El pronunciamiento se produjo tras el análisis de tres casos en los que se alegó la desvinculación de trabajadores en condición de debilidad manifiesta. A partir de estos expedientes, el alto tribunal precisó las condiciones bajo las cuales opera la protección y reiteró las obligaciones que deben cumplir empleadores y entidades frente a personas con problemas de salud.
La protección aplica sin importar el tipo de contrato
Uno de los puntos centrales de la decisión es que la protección laboral por razones de salud no depende del tipo de vínculo. Según la Corte, quienes cuentan con contrato laboral formal están cobijados por la figura de estabilidad laboral reforzada, mientras que quienes trabajan bajo otras modalidades, como prestación de servicios, acceden a la denominada estabilidad ocupacional reforzada.
En ambos escenarios, el efecto jurídico es similar: el empleador no puede dar por terminado el vínculo sin una causa objetiva y sin cumplir los requisitos legales correspondientes. Entre estos se encuentra, cuando aplica, la autorización previa de un inspector de trabajo.

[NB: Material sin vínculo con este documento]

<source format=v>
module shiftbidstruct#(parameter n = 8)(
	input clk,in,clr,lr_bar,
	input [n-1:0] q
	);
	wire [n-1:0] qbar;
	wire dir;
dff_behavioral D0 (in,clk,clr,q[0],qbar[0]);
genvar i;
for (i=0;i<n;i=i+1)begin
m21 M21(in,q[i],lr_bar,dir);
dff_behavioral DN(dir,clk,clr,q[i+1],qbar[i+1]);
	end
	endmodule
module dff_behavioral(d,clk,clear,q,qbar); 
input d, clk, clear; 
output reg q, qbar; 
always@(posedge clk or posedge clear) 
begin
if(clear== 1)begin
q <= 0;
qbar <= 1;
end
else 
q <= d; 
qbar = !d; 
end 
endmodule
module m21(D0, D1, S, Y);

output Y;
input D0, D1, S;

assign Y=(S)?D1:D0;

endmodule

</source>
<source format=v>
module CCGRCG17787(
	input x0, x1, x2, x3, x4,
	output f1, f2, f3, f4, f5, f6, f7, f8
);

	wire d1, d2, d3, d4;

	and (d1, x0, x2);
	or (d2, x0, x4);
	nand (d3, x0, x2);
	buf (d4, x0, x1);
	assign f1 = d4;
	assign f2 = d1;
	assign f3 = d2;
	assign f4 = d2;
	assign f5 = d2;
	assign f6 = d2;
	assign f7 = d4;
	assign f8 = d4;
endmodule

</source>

El tribunal también reiteró que esta garantía se activa cuando concurren tres condiciones: la existencia de una afectación de salud que ubique a la persona en desventaja, el conocimiento de dicha situación por parte del empleador y la ausencia de una justificación objetiva para la terminación del vínculo.
Los tres casos que llevaron a la decisión
En el primer caso, la Corte analizó la situación de una trabajadora vinculada mediante contrato de prestación de servicios a la Superintendencia de Notariado y Registro. La entidad dio por terminado el vínculo luego de que la mujer fuera diagnosticada con varias enfermedades y permaneciera incapacitada, sin contar con autorización del inspector de trabajo.

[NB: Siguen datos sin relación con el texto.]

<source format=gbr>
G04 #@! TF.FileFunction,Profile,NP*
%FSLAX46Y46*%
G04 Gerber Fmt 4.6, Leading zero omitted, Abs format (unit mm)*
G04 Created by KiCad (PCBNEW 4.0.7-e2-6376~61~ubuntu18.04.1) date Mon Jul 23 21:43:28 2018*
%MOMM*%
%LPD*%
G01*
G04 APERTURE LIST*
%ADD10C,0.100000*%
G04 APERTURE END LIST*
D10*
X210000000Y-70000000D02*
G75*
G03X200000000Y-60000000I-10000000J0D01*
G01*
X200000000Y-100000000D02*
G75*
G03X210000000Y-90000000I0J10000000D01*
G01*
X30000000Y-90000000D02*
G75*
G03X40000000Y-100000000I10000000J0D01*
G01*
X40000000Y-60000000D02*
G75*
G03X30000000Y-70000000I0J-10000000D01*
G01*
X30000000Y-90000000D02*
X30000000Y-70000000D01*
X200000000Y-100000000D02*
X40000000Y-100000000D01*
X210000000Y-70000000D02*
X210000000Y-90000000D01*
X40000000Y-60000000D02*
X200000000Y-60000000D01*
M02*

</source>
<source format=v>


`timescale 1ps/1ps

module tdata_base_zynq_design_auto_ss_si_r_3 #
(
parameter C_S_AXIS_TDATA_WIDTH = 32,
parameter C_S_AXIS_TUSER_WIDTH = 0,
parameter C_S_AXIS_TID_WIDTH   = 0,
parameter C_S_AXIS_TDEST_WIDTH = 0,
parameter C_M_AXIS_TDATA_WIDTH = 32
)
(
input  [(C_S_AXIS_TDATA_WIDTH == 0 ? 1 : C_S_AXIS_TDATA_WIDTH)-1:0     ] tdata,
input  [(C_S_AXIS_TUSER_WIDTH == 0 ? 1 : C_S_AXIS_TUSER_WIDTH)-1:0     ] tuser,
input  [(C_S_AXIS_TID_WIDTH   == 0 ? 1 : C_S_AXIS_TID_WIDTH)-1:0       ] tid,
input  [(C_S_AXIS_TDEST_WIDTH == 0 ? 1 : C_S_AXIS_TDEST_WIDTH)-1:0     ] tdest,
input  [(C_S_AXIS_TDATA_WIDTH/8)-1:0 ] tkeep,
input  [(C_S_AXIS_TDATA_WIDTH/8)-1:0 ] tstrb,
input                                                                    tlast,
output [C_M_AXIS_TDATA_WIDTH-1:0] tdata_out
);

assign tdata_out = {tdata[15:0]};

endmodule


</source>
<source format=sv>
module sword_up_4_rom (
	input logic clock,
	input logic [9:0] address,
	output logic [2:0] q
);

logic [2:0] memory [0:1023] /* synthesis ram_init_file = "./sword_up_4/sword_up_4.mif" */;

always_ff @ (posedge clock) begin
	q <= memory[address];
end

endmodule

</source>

El tribunal concluyó que se vulneraron sus derechos y ordenó renovar el contrato en condiciones iguales o mejores, pagar los honorarios dejados de percibir y reconocer una indemnización equivalente a 180 días.
El segundo caso correspondió a una trabajadora que presentó acción de tutela contra la Secretaría de Educación Distrital de Bogotá. La Corte determinó que no tenía estabilidad reforzada plena debido a que ocupaba un cargo en provisionalidad. Sin embargo, estableció que su estado de salud implicaba un trato preferente.
En consecuencia, ordenó que, si es posible, sea vinculada nuevamente en un cargo vacante de la misma jerarquía y que se adopten medidas de acción afirmativa para proteger a personas en condiciones similares.
En el tercer caso, el tribunal estudió la situación de una docente con contrato a término fijo en una institución educativa, quien fue diagnosticada con un tumor maligno. La Corte concluyó que no hubo irregularidades en la decisión de no renovar el contrato, ya que este estaba ligado al calendario escolar y la actuación del empleador se ajustó a las condiciones legales pactadas.